Es klingt auch schon im „Roman de la Rose“ an, wenn der Gesang der Vögel mit dem Gesang der Engel Gottes verglichen werden: Fliegende Vögel sind schon in ihrer physischen Erscheinungsform und Lebensweise vermittelnde Wesen zwischen „oben“ und „unten“, zwischen Himmel und Erde, und werden in allen Mythen der Welt auch als Vermittler zwischen Irdischem und Geistigem angesehen, als himmlische Boten, Schicksalskünder und Bringer von Glück oder Unglück. Die zwei Raben Hugin (Gedanke) und Munin (Erinnerung), welche die oberste Gottheit Wotan (bzw. in Nordeuropa Odin) begleiteten, flüsterten ihm Kunde ins Ohr, die sie mitbrachten von ihren Aus-Flügen hinunter ins Reich des Irdisch-Zeitlichen.

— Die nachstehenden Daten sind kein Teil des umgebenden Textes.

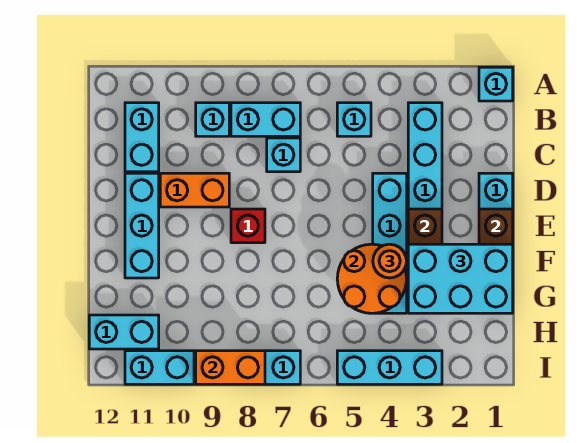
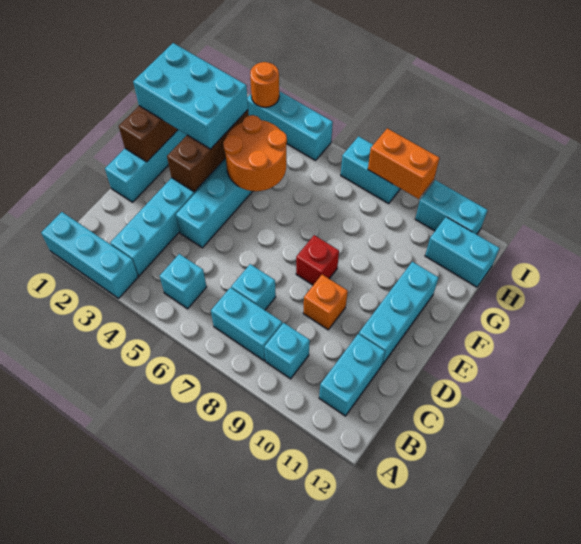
cyan brick A1 level 1 -> cyan brick A1:A3 level 1
orange brick D9:D10 level 1 -> orange brick D9 level 1
orange round brick F4 level 3 -> orange round brick I3 level 2

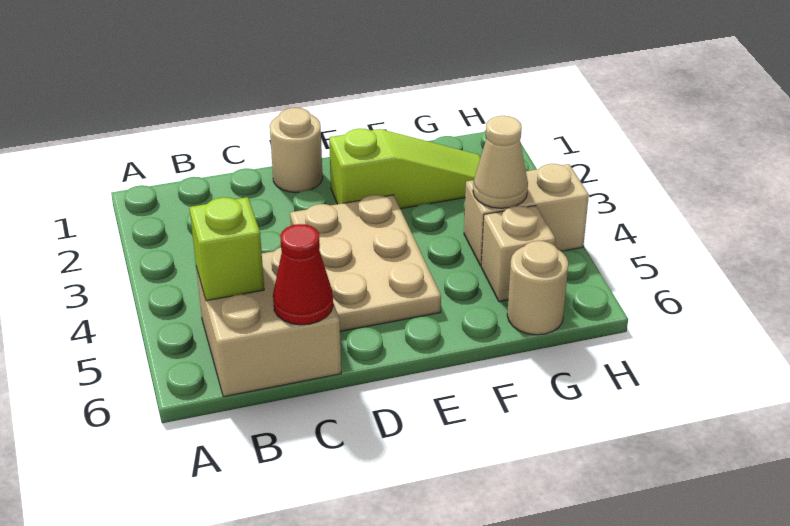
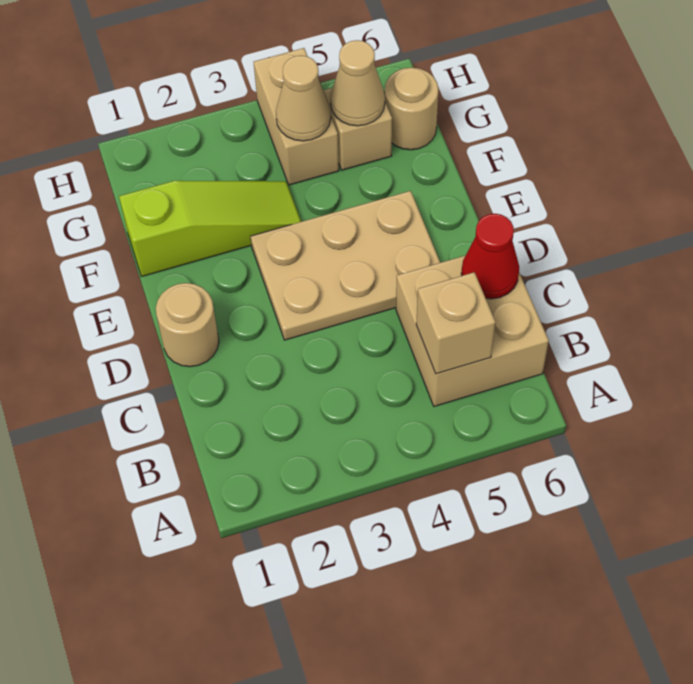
lime brick B5 level 2 -> tan brick B5 level 2
lime slope E2:G2 level 1 top E -> lime slope F1:F3 level 1 top 1
none -> tan cone G5 level 2

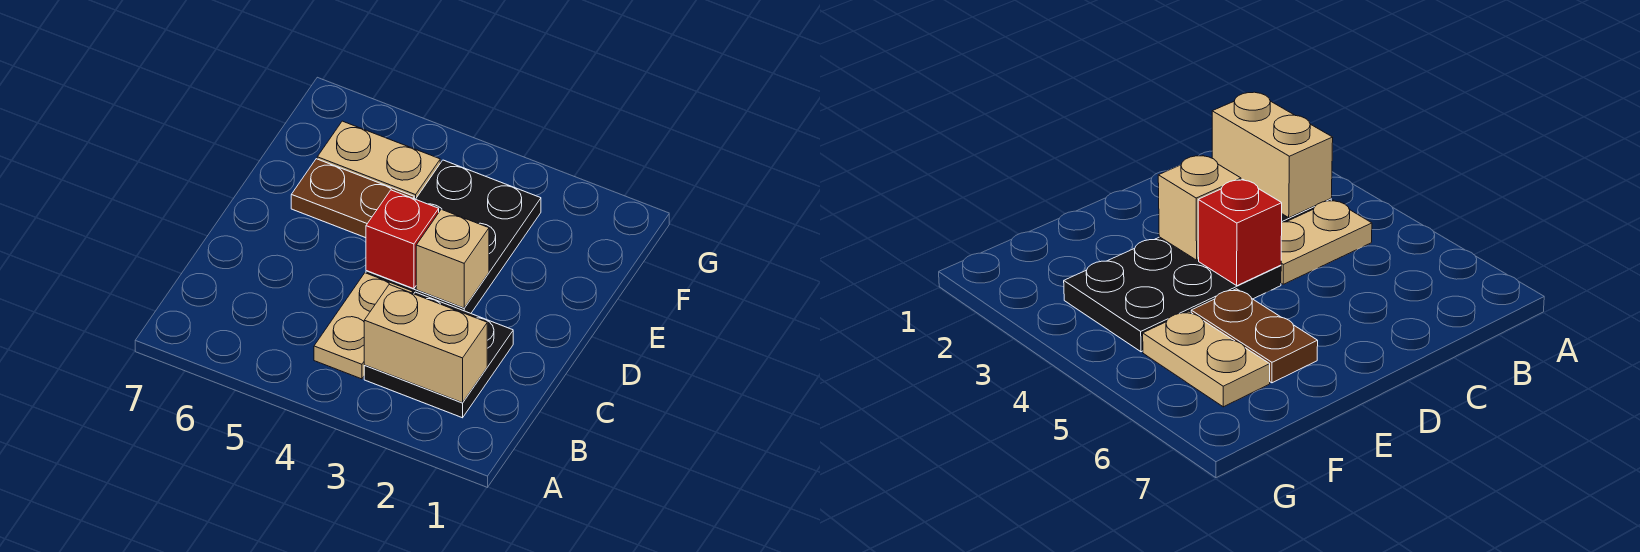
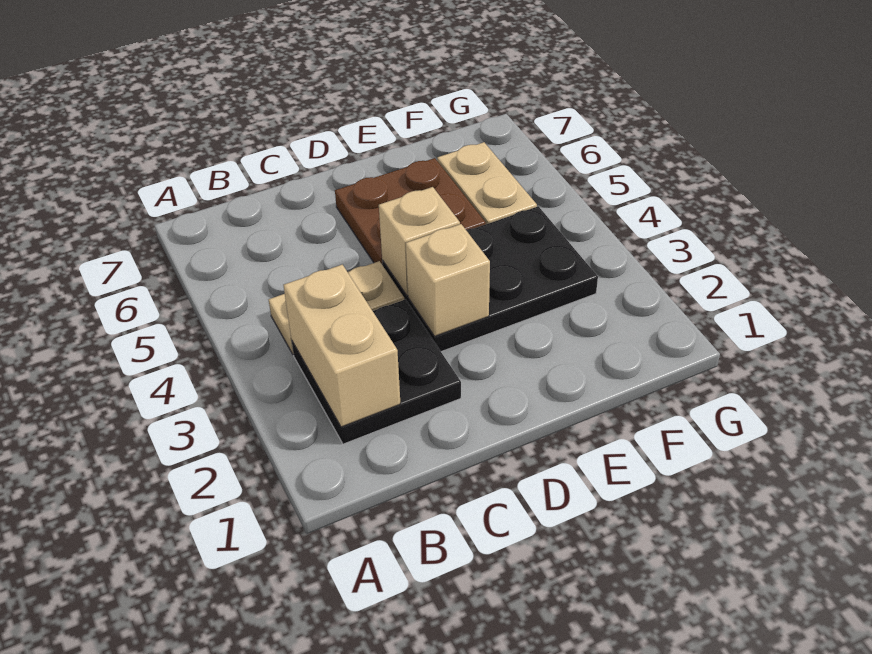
red brick D4 level 2 -> tan brick D4 level 2
brown plate E5:E6 level 1 -> brown plate D5:E6 level 1

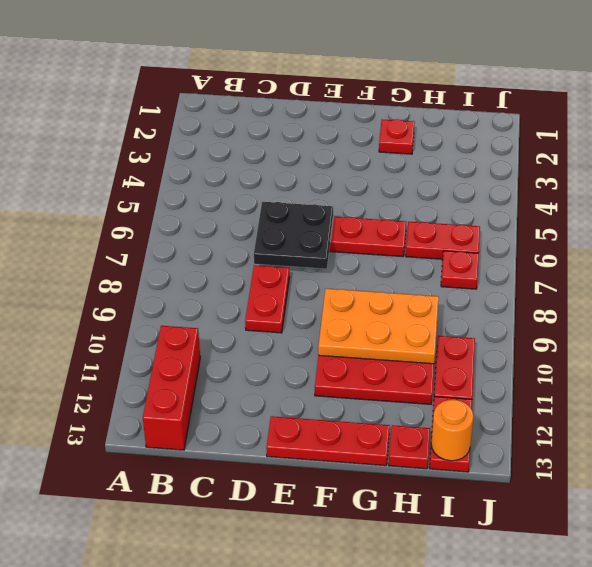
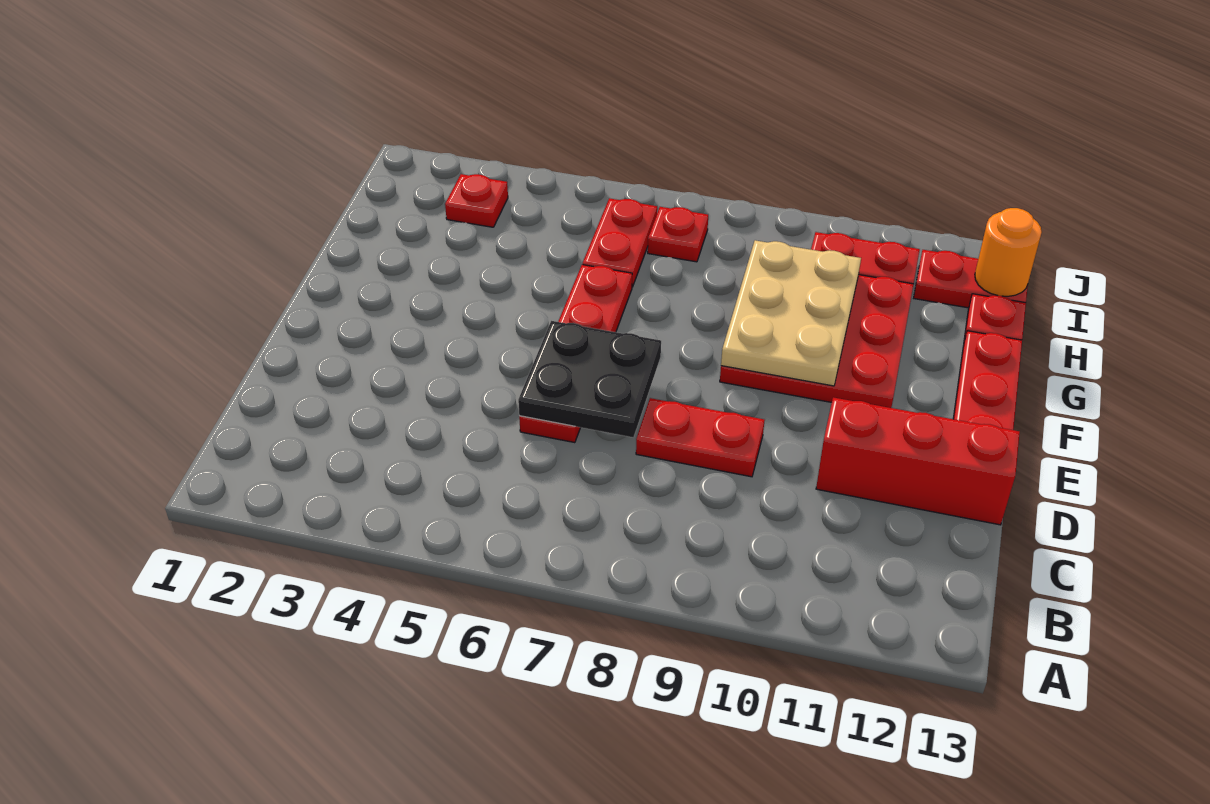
red brick B11:B13 level 1 -> red brick D11:D13 level 1
orange plate F9:H10 level 2 -> tan plate F9:H10 level 2
red plate G2 level 1 -> red plate I3 level 1

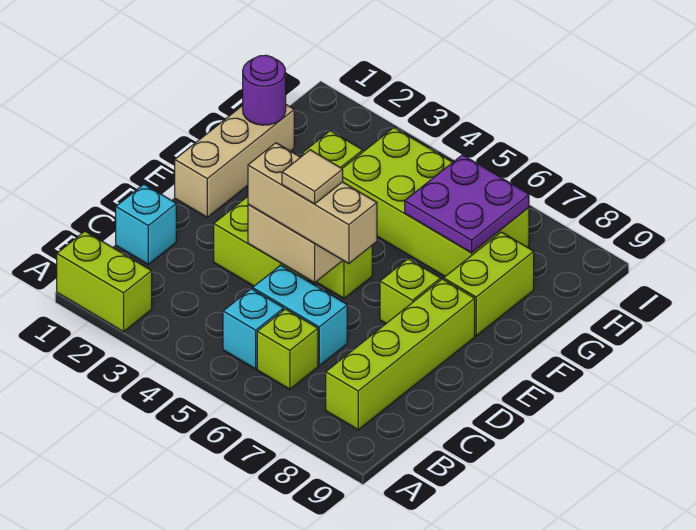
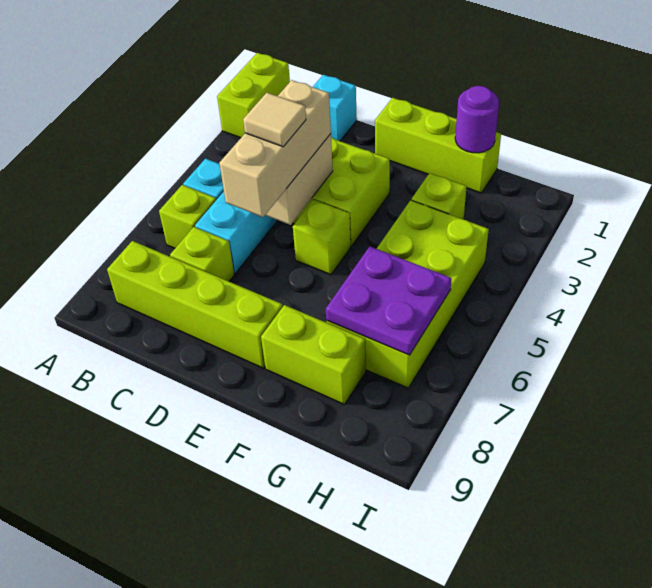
tan brick E1:G1 level 1 -> lime brick E1:G1 level 1
lime brick E7 level 1 -> lime brick C7 level 1

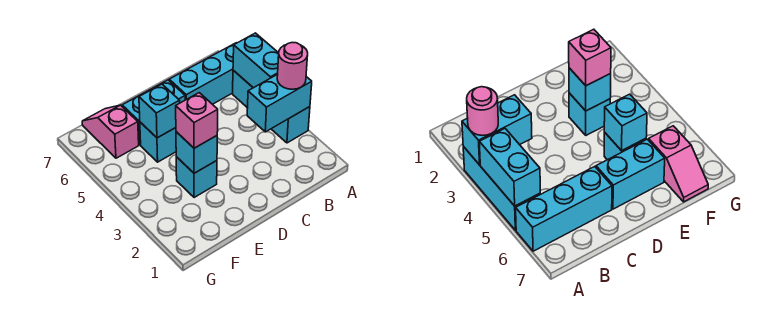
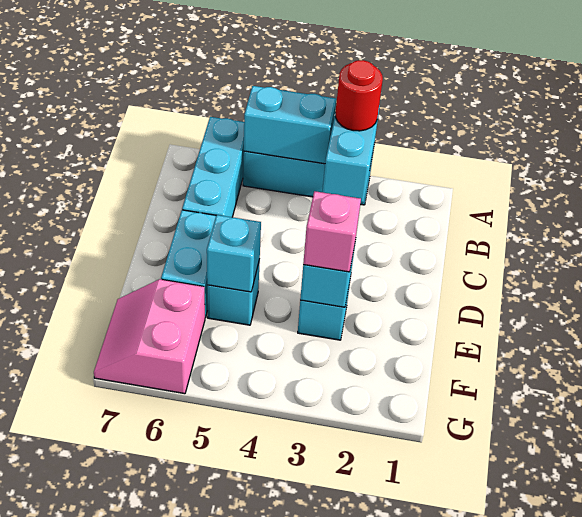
pink round brick A3 level 3 -> red round brick A3 level 3
pink slope F6:F7 level 1 top 6 -> pink slope F6:G7 level 1 top 6

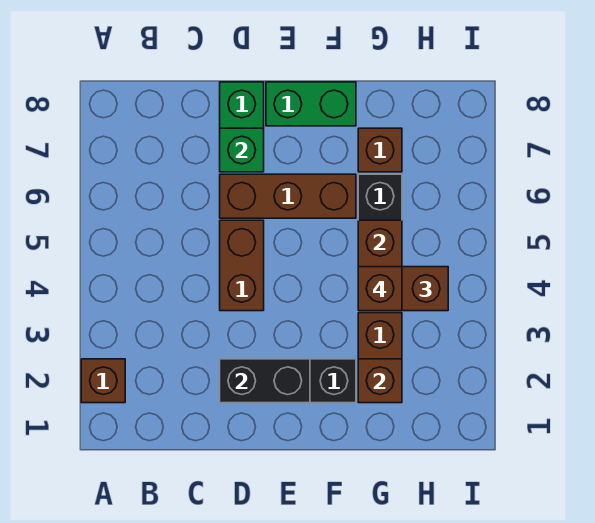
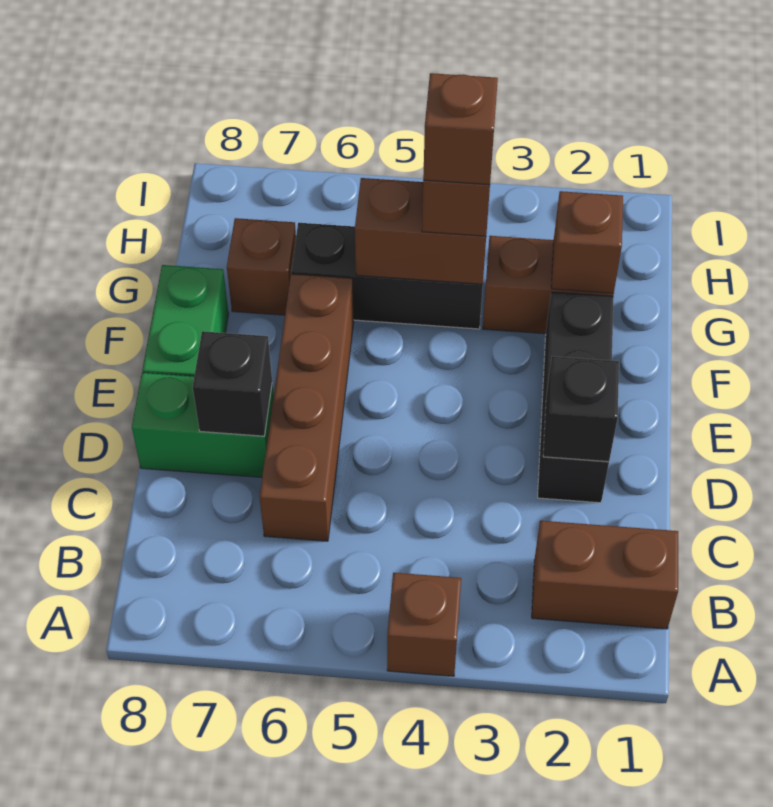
brown brick A2 level 1 -> brown brick A4 level 1
black brick D2:E2 level 2 -> black brick D2 level 2
brown brick D4:D5 level 1 -> brown brick B1:B2 level 1
brown brick D6:F6 level 1 -> brown brick C6:F6 level 1
green brick D7 level 2 -> black brick D7 level 2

Und so kann auch der Vogelgesang verstanden werden als klangliche Brücke zwischen Erde und Himmel, zwischen der an den erdenschweren Leib gebundenen Menschenseele und der die Schwerkraft spielend leicht überwindenden Vogelseele.
Und der Sänger und Musiker Harald Knauss berichtet von seinen Schamadrosseln, dass diese in Dur und Moll singen, Gesangsübungen nachahmen und geradezu mit dem probenden Sänger und seiner Frau, die ebenfalls Sängerin ist, im Duett bzw. Quartett singen. „Da das Gefühlsleben der Vögel eine verhältnismäßig hohe Stufe der Entwicklung erreicht hat, und da sie nur in Tönen ausdrücken, was sie bewegt, können die Triebfedern ihres Singens nicht zu einseitig veranschlagt werden.“(H. Tiessen, „Die Musik der Natur“).

Von der Lerche, diesem Vogel der Hoffnung und der österlichen, austreibenden Frühlingskräfte heißt es, dass sie noch vor Sonnenaufgang zu solcher Höhe aufsteigt, dass sie die Sonne, die hinter dem Horizont aufsteigen wird, schon erblickt und sie, trotz der Dunkelheit, ihr Erscheinen verkündet.